- Requirement -
After reading each line of the entries, give the number of lines that contain "have" and nothing else.
______________________________
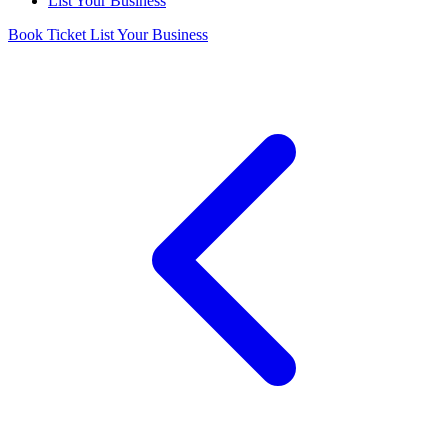
List Your Business
Book Ticket
List Your Business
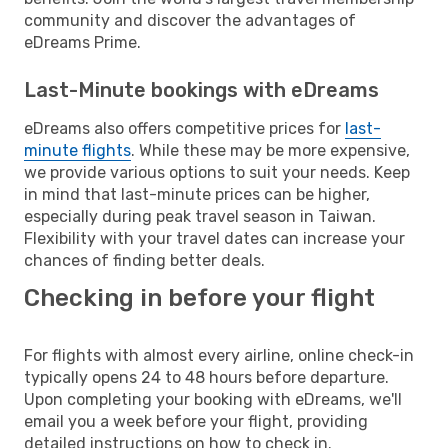
community and discover the advantages of
eDreams Prime.
Last-Minute bookings with eDreams
eDreams also offers competitive prices for
last-
minute flights
. While these may be more expensive,
we provide various options to suit your needs. Keep
in mind that last-minute prices can be higher,
especially during peak travel season in Taiwan.
Flexibility with your travel dates can increase your
chances of finding better deals.
Checking in before your flight
For flights with almost every airline, online check-in
typically opens 24 to 48 hours before departure.
Upon completing your booking with eDreams, we'll
email you a week before your flight, providing
detailed instructions on how to check in.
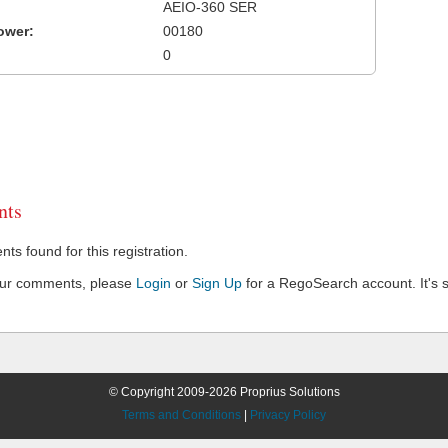
AEIO-360 SER
ower:
00180
0
ts
s found for this registration.
our comments, please
Login
or
Sign Up
for a RegoSearch account. It's s
© Copyright 2009-2026 Proprius Solutions
Terms and Conditions
|
Privacy Policy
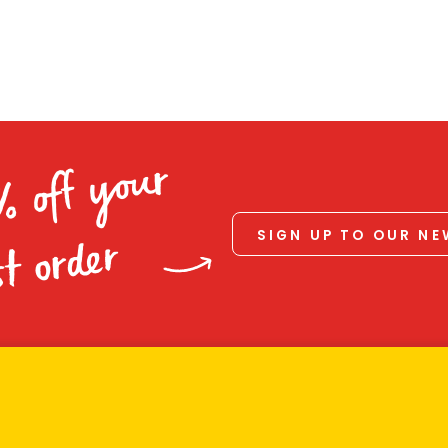
% off your
SIGN UP TO OUR N
st order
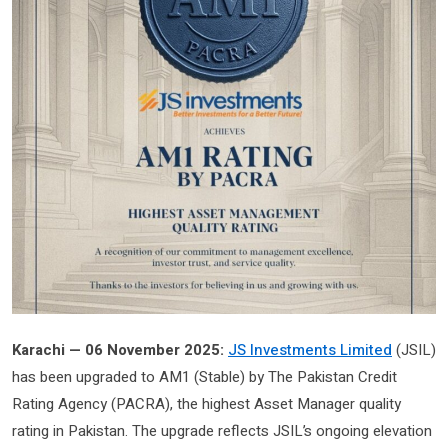
Karachi — 06 November 2025:
JS Investments Limited
(JSIL)
has been upgraded to AM1 (Stable) by The Pakistan Credit
Rating Agency (PACRA), the highest Asset Manager quality
rating in Pakistan. The upgrade reflects JSIL’s ongoing elevation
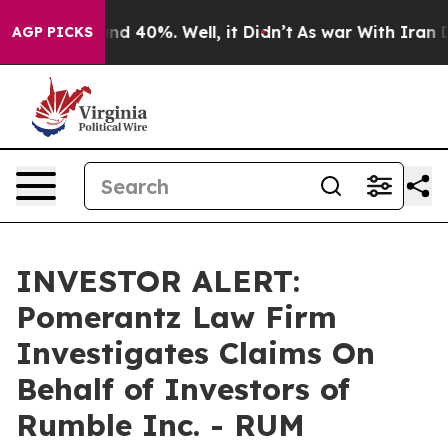
oor Around 40%. Well, it Didn’t
As war With Iran Dro
AGP PICKS
INVESTOR ALERT:
Pomerantz Law Firm
Investigates Claims On
Behalf of Investors of
Rumble Inc. - RUM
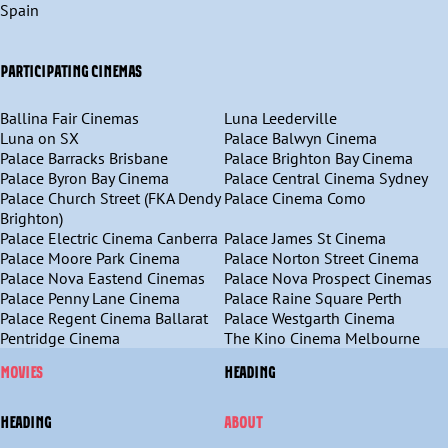
Spain
PARTICIPATING CINEMAS
Ballina Fair Cinemas
Luna Leederville
Luna on SX
Palace Balwyn Cinema
Palace Barracks Brisbane
Palace Brighton Bay Cinema
Palace Byron Bay Cinema
Palace Central Cinema Sydney
Palace Church Street (FKA Dendy
Palace Cinema Como
Brighton)
Palace Electric Cinema Canberra
Palace James St Cinema
Palace Moore Park Cinema
Palace Norton Street Cinema
Palace Nova Eastend Cinemas
Palace Nova Prospect Cinemas
Palace Penny Lane Cinema
Palace Raine Square Perth
Palace Regent Cinema Ballarat
Palace Westgarth Cinema
Pentridge Cinema
The Kino Cinema Melbourne
MOVIES
HEADING
HEADING
ABOUT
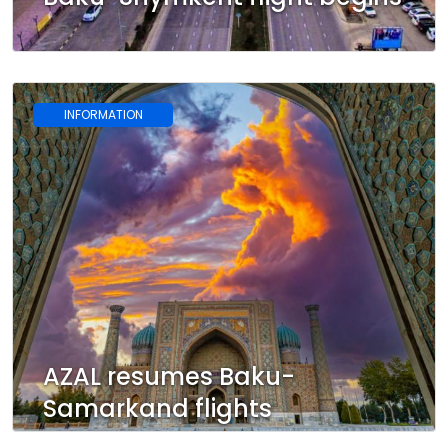
INFORMATION
AZAL resumes Baku-
Samarkand flights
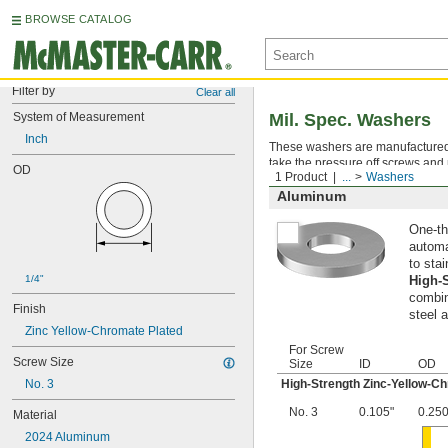
BROWSE CATALOG
Filter by
Clear all
System of Measurement
Mil. Spec. Washers
Inch
These washers are manufactured an
take the pressure off screws and 
OD
1 Product
...
Washers
Aluminum
One-th
automa
to stai
1/4"
High-
combin
Finish
steel 
Zinc Yellow-Chromate Plated
For Screw
Screw Size
Size
ID
OD
No. 3
High-Strength Zinc-Yellow-C
No. 3
0.105"
0.250
Material
2024 Aluminum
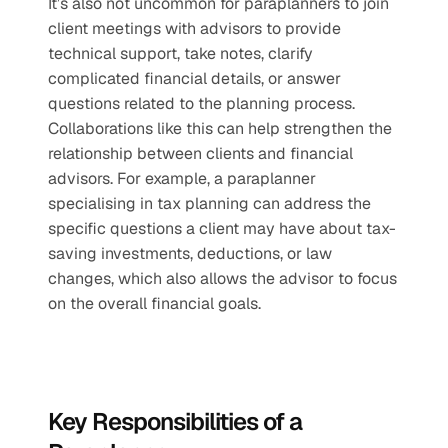
It’s also not uncommon for paraplanners to join 
client meetings with advisors to provide 
technical support, take notes, clarify 
complicated financial details, or answer 
questions related to the planning process. 
Collaborations like this can help strengthen the 
relationship between clients and financial 
advisors. For example, a paraplanner 
specialising in tax planning can address the 
specific questions a client may have about tax-
saving investments, deductions, or law 
changes, which also allows the advisor to focus 
on the overall financial goals.
Key Responsibilities of a 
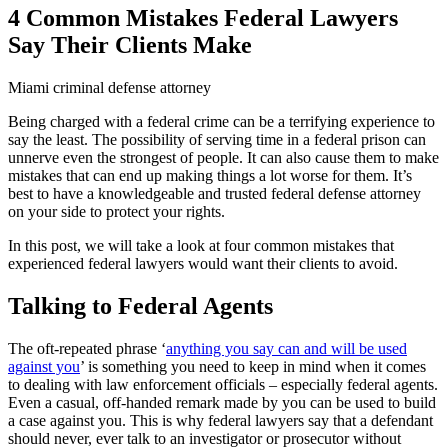
4 Common Mistakes Federal Lawyers
Say Their Clients Make
Miami criminal defense attorney
Being charged with a federal crime can be a terrifying experience to
say the least. The possibility of serving time in a federal prison can
unnerve even the strongest of people. It can also cause them to make
mistakes that can end up making things a lot worse for them. It’s
best to have a knowledgeable and trusted federal defense attorney
on your side to protect your rights.
In this post, we will take a look at four common mistakes that
experienced federal lawyers would want their clients to avoid.
Talking to Federal Agents
The oft-repeated phrase ‘
anything you say can and will be used
against you
’ is something you need to keep in mind when it comes
to dealing with law enforcement officials – especially federal agents.
Even a casual, off-handed remark made by you can be used to build
a case against you. This is why federal lawyers say that a defendant
should never, ever talk to an investigator or prosecutor without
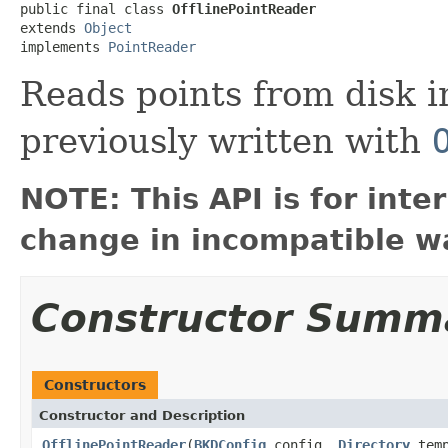
public final class 
OfflinePointReader
extends 
Object
implements 
PointReader
Reads points from disk i
previously written with
NOTE: This API is for int
change in incompatible wa
Constructor Summ
Constructors
Constructor and Description
OfflinePointReader
(
BKDConfig
config,
Directory
tem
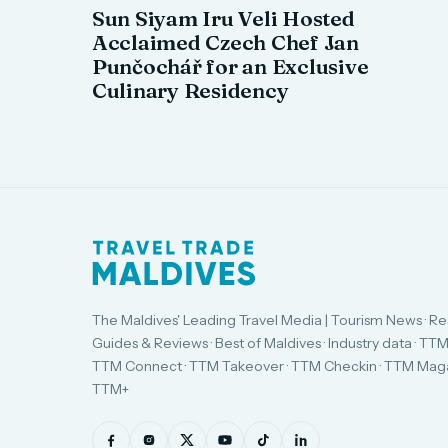
Sun Siyam Iru Veli Hosted
Acclaimed Czech Chef Jan
Punčochář for an Exclusive
Culinary Residency
The Maldives' Leading Travel Media | Tourism News · Re
Guides & Reviews · Best of Maldives · Industry data · TTM
TTM Connect · TTM Takeover · TTM Checkin · TTM Maga
TTM+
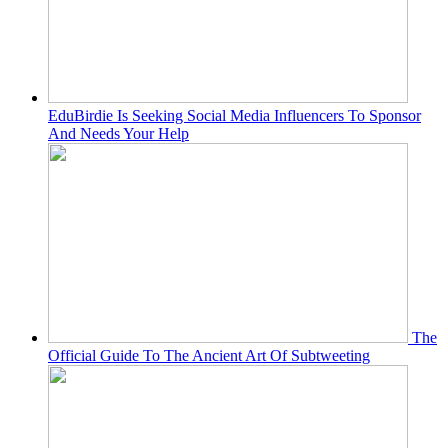
EduBirdie Is Seeking Social Media Influencers To Sponsor
And Needs Your Help
The
Official Guide To The Ancient Art Of Subtweeting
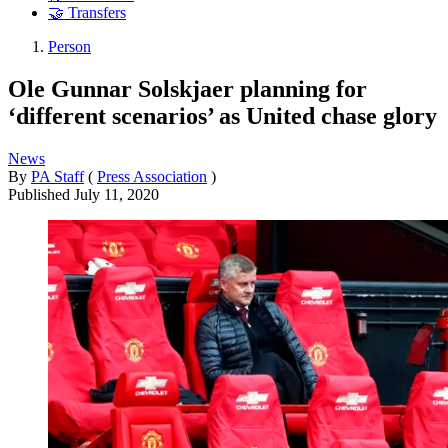
🤝 Transfers
Person
Ole Gunnar Solskjaer planning for
‘different scenarios’ as United chase glory
News
By
PA Staff
(
Press Association
)
Published
July 11, 2020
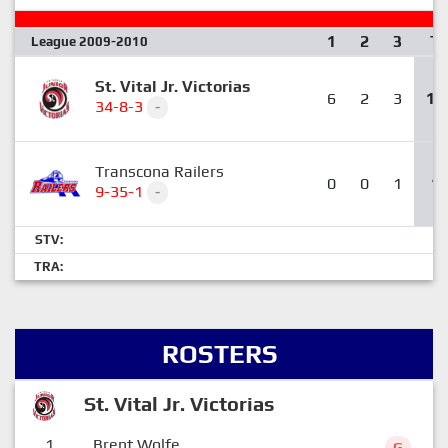
1
2
3
T
League 2009-2010
St. Vital Jr. Victorias
6
2
3
11
34-8-3
-
Transcona Railers
0
0
1
1
9-35-1
-
STV:
TRA:
ROSTERS
St. Vital Jr. Victorias
1
Brent Wolfe
G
______________________________
- Task response -
2